Exercise tasks:
**A.** Name every element of reading listed at the start of the notes on reading the Bible, each with the short description given for it.
**B.** In the notes on reading the Bible, reproduce word for word the passage starting at "Danger of facile" and ending at "in un-Biblical ways.".
**C.** Answer these questions from the notes on reading the Bible:
(i) What does the literary element of reading concern?
(ii) What question do the notes say we should be asking instead of "How does this relate to me?"
(iii) Which book would an Israelite reading Samuel have had reason to reconsider?

::: Text excerpt

Three elements of reading:
  • Historical - what happened
  • Literary - how it is presented
  • Theological - significance
However, there is one big story, and so these things actually unite that story into a cohesive whole rather than functioning as separate strata.

This also helps us know how to think about our own lives and experiences.  It helps us make connections between our lives and the world of the Bible by seeing that there is just one world, and we are part of it.  Thus we should learn from the Bible how to link up our world and our lives with the world of Scripture and the way it presents that world (i.e. learn to self-consciously inhabit the universe of Biblical symbolism).  Too often we read the Bible and ask “How does this relate to me?” when we should be asking, “How am I related to this?”  The Bible is about the one world that we all inhabit, and thus we must learn to find our place in the world the Bible presents to us, and begin to think about our world in the way the Bible thinks about it.
Danger of facile connections?  It is possible to oversimplify, but the problem is not with making connections, it is with making them poorly and in un-Biblical ways.

Christological Reading
We cannot ignore what we know.  We must be careful and intentional about what we import into a text, however, it is not illegitimate to read older portions of Scripture in light of newer ones.  Any Israelite reading Samuel would have had reason to re-consider and possibly re-interpret Exodus in light of it.  Similarly, we should engage in a two-way process of trying to imagine how the text would have struck an original audience, as well as how we might now understand it in light of further words from God.

::::::
::: Data listing

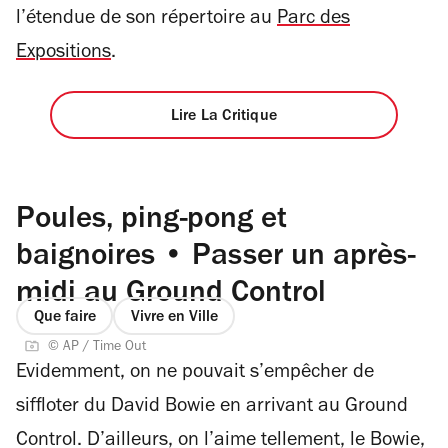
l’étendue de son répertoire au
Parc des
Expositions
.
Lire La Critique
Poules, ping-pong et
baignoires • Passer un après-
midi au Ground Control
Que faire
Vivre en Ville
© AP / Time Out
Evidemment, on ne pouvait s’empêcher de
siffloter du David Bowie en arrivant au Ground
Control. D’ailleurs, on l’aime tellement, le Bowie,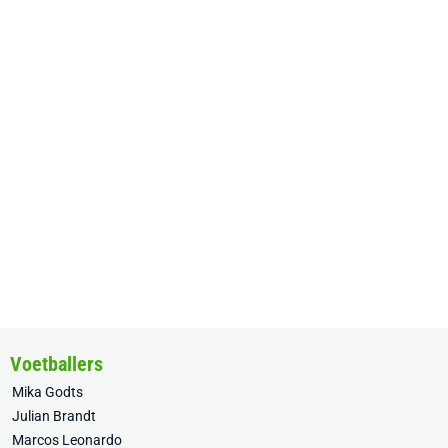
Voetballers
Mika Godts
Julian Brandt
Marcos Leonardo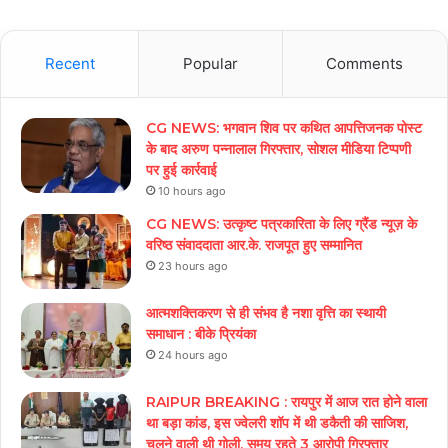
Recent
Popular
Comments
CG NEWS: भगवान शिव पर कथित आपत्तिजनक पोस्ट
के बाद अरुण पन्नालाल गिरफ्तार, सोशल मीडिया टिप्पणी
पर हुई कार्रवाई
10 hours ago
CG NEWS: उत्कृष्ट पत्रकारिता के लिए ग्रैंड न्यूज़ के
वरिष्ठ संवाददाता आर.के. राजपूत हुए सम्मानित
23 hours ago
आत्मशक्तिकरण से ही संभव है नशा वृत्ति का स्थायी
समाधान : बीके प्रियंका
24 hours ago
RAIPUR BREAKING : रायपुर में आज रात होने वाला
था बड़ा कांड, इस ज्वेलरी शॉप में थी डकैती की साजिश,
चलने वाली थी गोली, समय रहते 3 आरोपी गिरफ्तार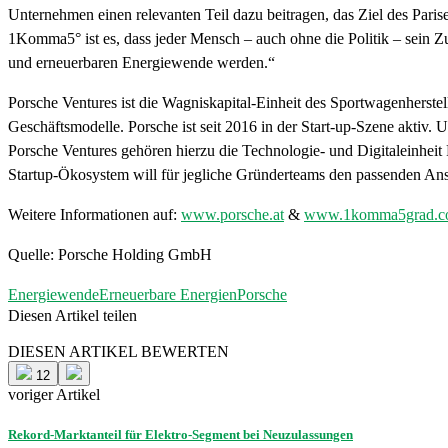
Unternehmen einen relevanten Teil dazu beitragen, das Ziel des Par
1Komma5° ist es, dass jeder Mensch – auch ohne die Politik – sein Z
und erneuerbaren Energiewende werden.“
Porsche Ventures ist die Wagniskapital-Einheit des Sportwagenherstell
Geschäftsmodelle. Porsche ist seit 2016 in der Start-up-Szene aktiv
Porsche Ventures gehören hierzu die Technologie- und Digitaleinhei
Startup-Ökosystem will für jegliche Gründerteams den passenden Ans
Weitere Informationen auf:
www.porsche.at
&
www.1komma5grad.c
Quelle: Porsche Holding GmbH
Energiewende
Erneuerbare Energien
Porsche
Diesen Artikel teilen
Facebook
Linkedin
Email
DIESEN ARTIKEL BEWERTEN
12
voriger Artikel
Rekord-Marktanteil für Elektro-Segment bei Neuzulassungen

::::::

Task-by-task solutions:
**A.**
Historical: what happened
Literary: how it is presented
Theological: significance

**B.**
Danger of facile connections?  It is possible to oversimplify, but the problem is not with making connections, it is with making them poorly and in un-Biblical ways.

**C.**
(i) How it is presented.
(ii) "How am I related to this?"
(iii) Exodus.